Stored data entries
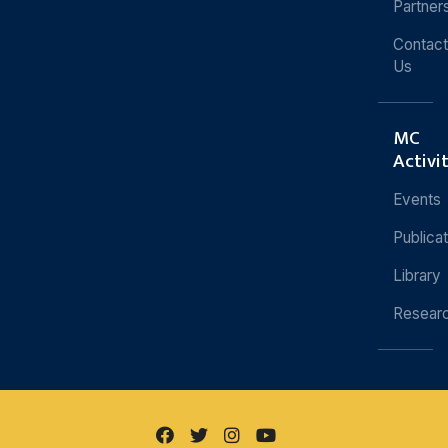
Partner
Contact
Us
MC
Activi
Events
Publica
Library
Resear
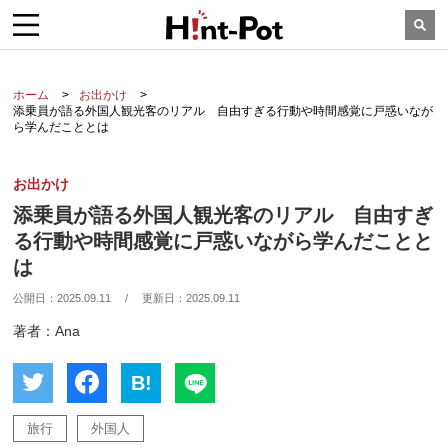
ホーム
お出かけ
添乗員が語る外国人観光客のリアル 自由すぎる行動や時間感覚に戸惑いなが
ら学んだこととは
お出かけ
添乗員が語る外国人観光客のリアル 自由すぎ
る行動や時間感覚に戸惑いながら学んだことと
は
公開日：
2025.09.11
/
更新日：
2025.09.11
著者：Ana
B!
旅行
外国人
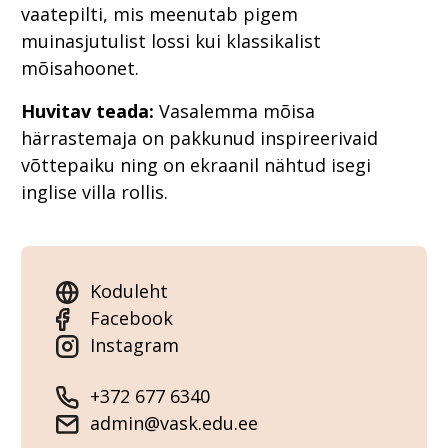
vaatepilti, mis meenutab pigem
muinasjutulist lossi kui klassikalist
mõisahoonet.
Huvitav teada:
Vasalemma mõisa
härrastemaja on pakkunud inspireerivaid
võttepaiku ning on ekraanil nähtud isegi
inglise villa rollis.
Koduleht
Facebook
Instagram
+372 677 6340
admin@vask.edu.ee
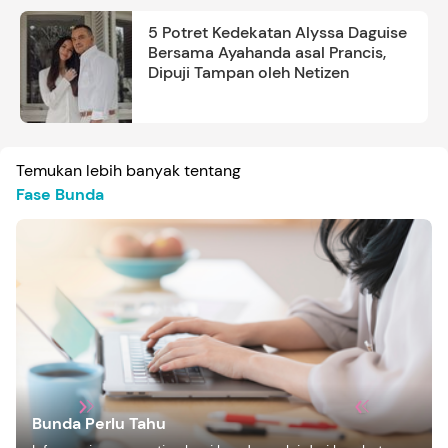
5 Potret Kedekatan Alyssa Daguise
Bersama Ayahanda asal Prancis,
Dipuji Tampan oleh Netizen
Temukan lebih banyak tentang
Fase Bunda
Bunda Perlu Tahu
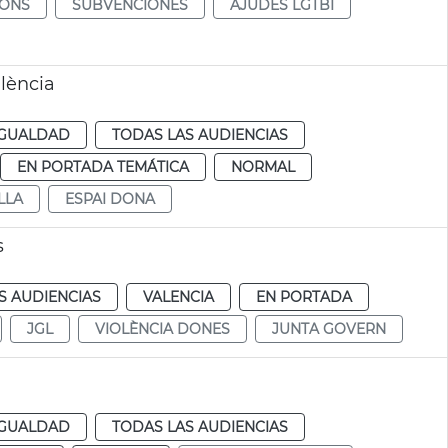
IONS
SUBVENCIONES
AJUDES LGTBI
alència
IGUALDAD
TODAS LAS AUDIENCIAS
EN PORTADA TEMÁTICA
NORMAL
LLA
ESPAI DONA
s
S AUDIENCIAS
VALENCIA
EN PORTADA
JGL
VIOLÈNCIA DONES
JUNTA GOVERN
IGUALDAD
TODAS LAS AUDIENCIAS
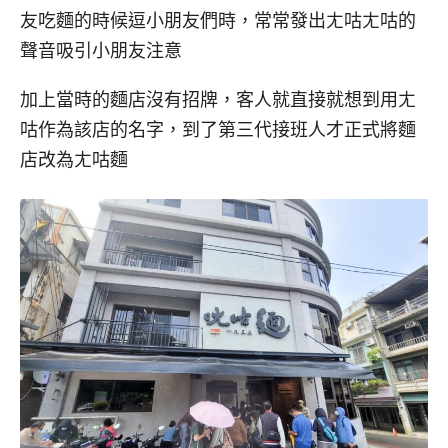
友吃麵的時候逗小朋友們時，常常發出ㄤ咕ㄤ咕的
聲音吸引小朋友注意
加上當時的麵店沒有招牌，客人就直接就想到用ㄤ
咕作為該店的名字，到了第三代接班人才正式將麵
店改為ㄤ咕麵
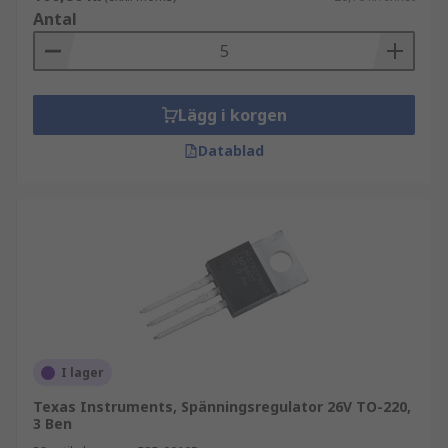
Antal
Lägg i korgen
Datablad
I lager
Texas Instruments, Spänningsregulator 26V TO-220,
3 Ben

- **Exercise brief**:
Please reproduce every entry above exactly, but leave out the pictures.

- **Expected answer**:
Partner
Contact
Us
MC
Activi
Events
Publica
Library
Resear
ホーム
お出かけ
添乗員が語る外国人観光客のリアル 自由すぎる行動や時間感覚に戸惑いなが
ら学んだこととは
お出かけ
添乗員が語る外国人観光客のリアル 自由すぎ
る行動や時間感覚に戸惑いながら学んだことと
は
公開日：
2025.09.11
/
更新日：
2025.09.11
著者：Ana
B!
旅行
外国人
vaatepilti, mis meenutab pigem
muinasjutulist lossi kui klassikalist
mõisahoonet.
Huvitav teada:
Vasalemma mõisa
härrastemaja on pakkunud inspireerivaid
võttepaiku ning on ekraanil nähtud isegi
inglise villa rollis.
Koduleht
Facebook
Instagram
+372 677 6340
admin@vask.edu.ee
5 Potret Kedekatan Alyssa Daguise
Bersama Ayahanda asal Prancis,
Dipuji Tampan oleh Netizen
Temukan lebih banyak tentang
Fase Bunda
Bunda Perlu Tahu
IONS
SUBVENCIONES
AJUDES LGTBI
alència
IGUALDAD
TODAS LAS AUDIENCIAS
EN PORTADA TEMÁTICA
NORMAL
LLA
ESPAI DONA
s
S AUDIENCIAS
VALENCIA
EN PORTADA
JGL
VIOLÈNCIA DONES
JUNTA GOVERN
IGUALDAD
TODAS LAS AUDIENCIAS
友吃麵的時候逗小朋友們時，常常發出ㄤ咕ㄤ咕的
聲音吸引小朋友注意
加上當時的麵店沒有招牌，客人就直接就想到用ㄤ
咕作為該店的名字，到了第三代接班人才正式將麵
店改為ㄤ咕麵
Antal
Lägg i korgen
Datablad
I lager
Texas Instruments, Spänningsregulator 26V TO-220,
3 Ben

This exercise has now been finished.